Making images with Dale Bernstein

Ginny Taylor Rosner came by the M10 studio this morning to talk about her show with us next month. (Don’t miss it!) While she was there, wet plate photographer Dale Bernstein joined us for a tour of the Complex, and afterwords we joined him on Mass Ave to watch him make some tintypes of the old Coca-Cola Bottling plant. I had my camera, so I did a little documenting of the very interesting and involved process.

Dale starts by cutting an 8×10″ section from a sheet of black-painted aluminum. He then works with the aluminum in his portable dark room, coating the black surface in a light-sensitive colloidal solution (or is it “collodion”? I’m not sure).

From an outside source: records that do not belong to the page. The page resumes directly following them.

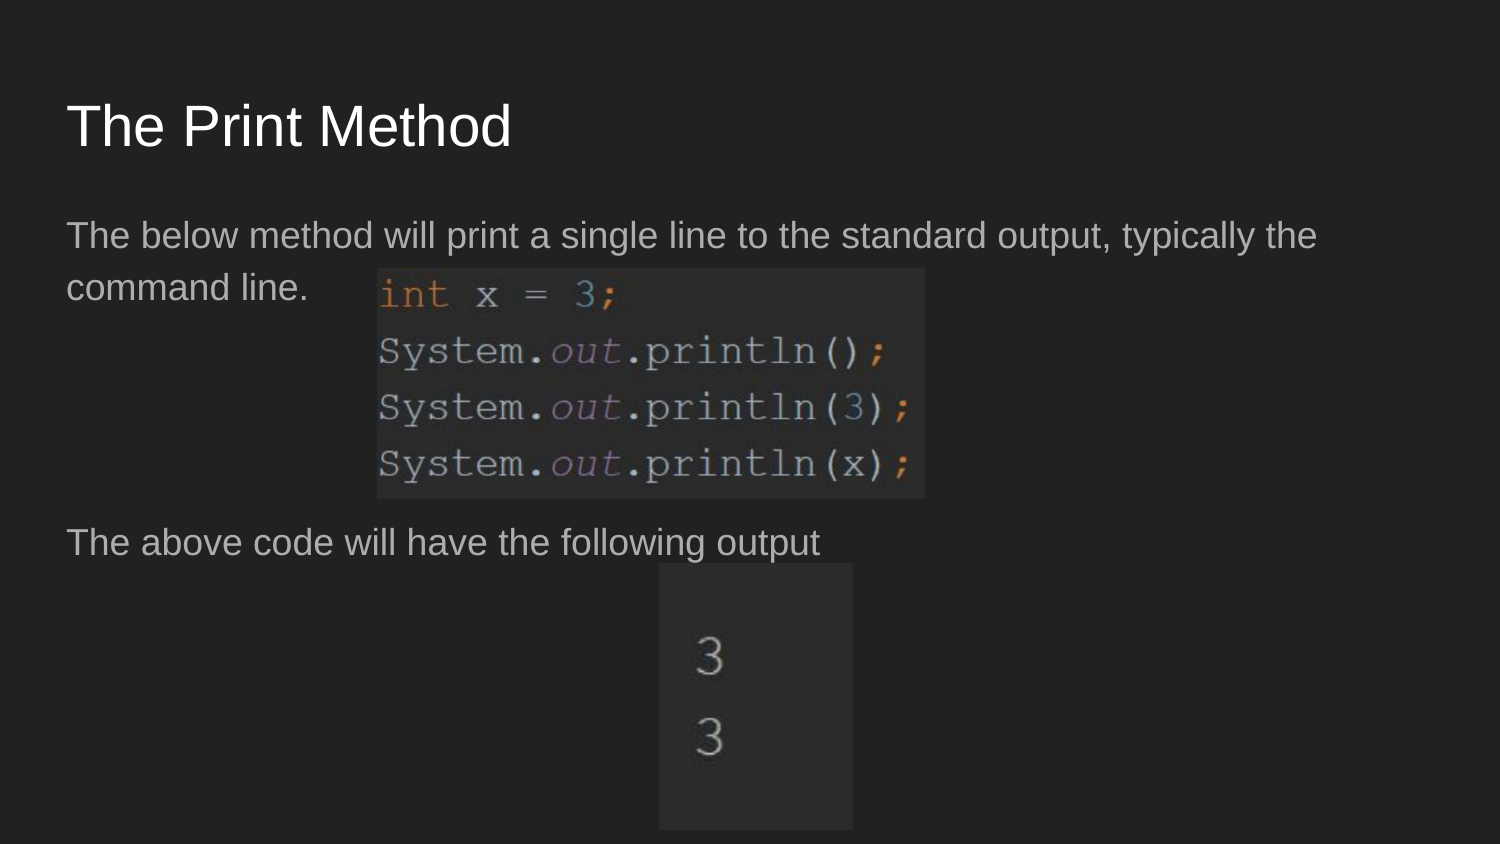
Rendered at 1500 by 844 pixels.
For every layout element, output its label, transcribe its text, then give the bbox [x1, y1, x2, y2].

picture [659, 563, 853, 831]
title The Print Method [51, 72, 1449, 167]
list The below method will print a single line to the standard output, typically the command line. The above code will have the following output [51, 189, 1449, 750]
picture [369, 263, 939, 504]
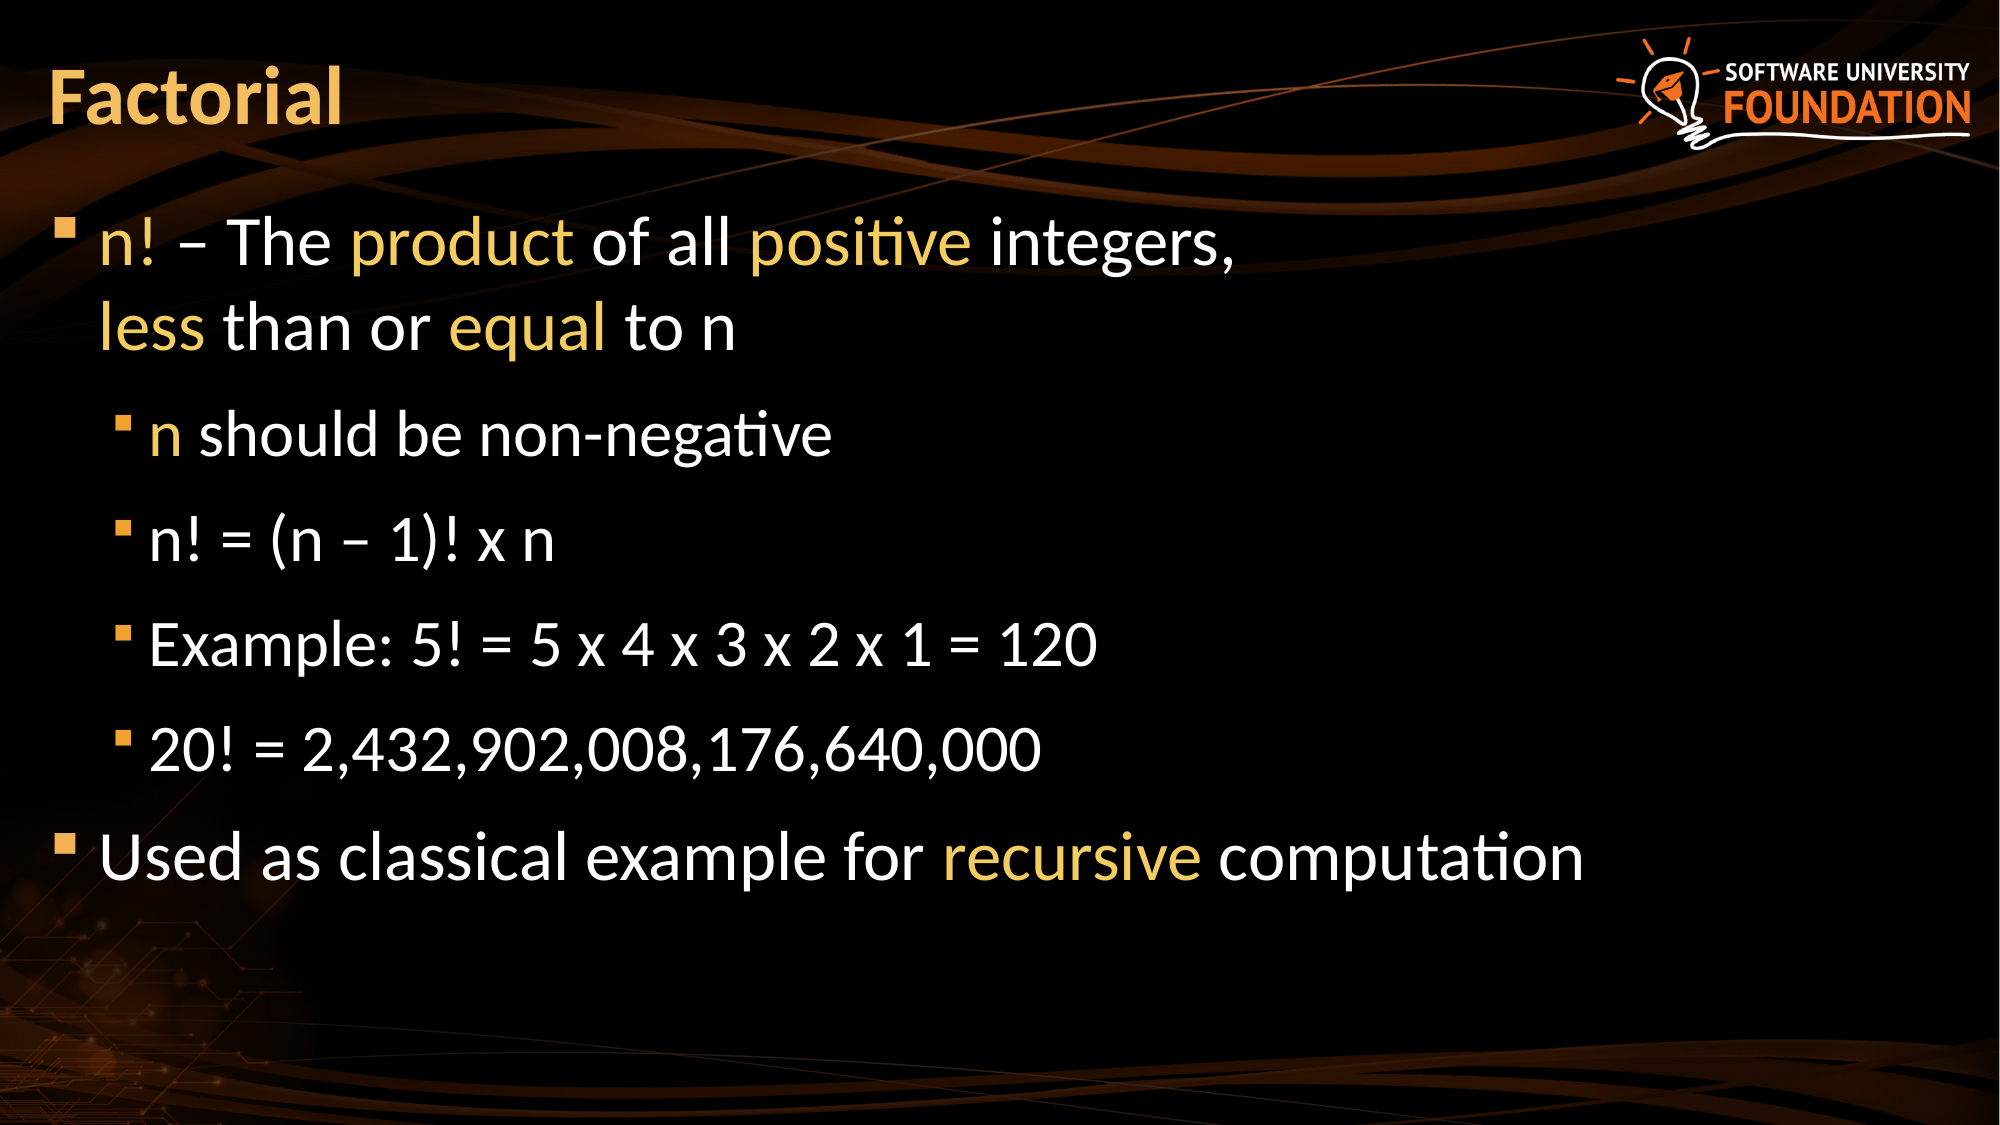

This is the cleverly constructed dark room:

And Dale, inside at work:

Talk about a stark contrast, me with my modern digital camera, snapping away at 3200 ISO (I couldn’t even see inside the dark room window with my own eyes but the camera was able to focus and record images), while Dale took a couple hours to make three exposures. We absolutely have no excuses these days. If we can’t make compelling images, the fault lies squarely with us.

Here Dale is composing for an exposure.

And he exposes the image, counting out the 10 seconds while holding the shutter open, this was at f/11.5, I think.

After the exposure Dale develops the plate in the dark room, then dips it in fixer:

Dale with a finished image:

On the third exposure Dale asked for a volunteer to sit in, I made the noble sacrifice. :)

This was a fascinating process, creating a beautiful artifact. Certainly something that we don’t get with digital cameras. It is involved though, and there is a lot that stands between the artist and his image.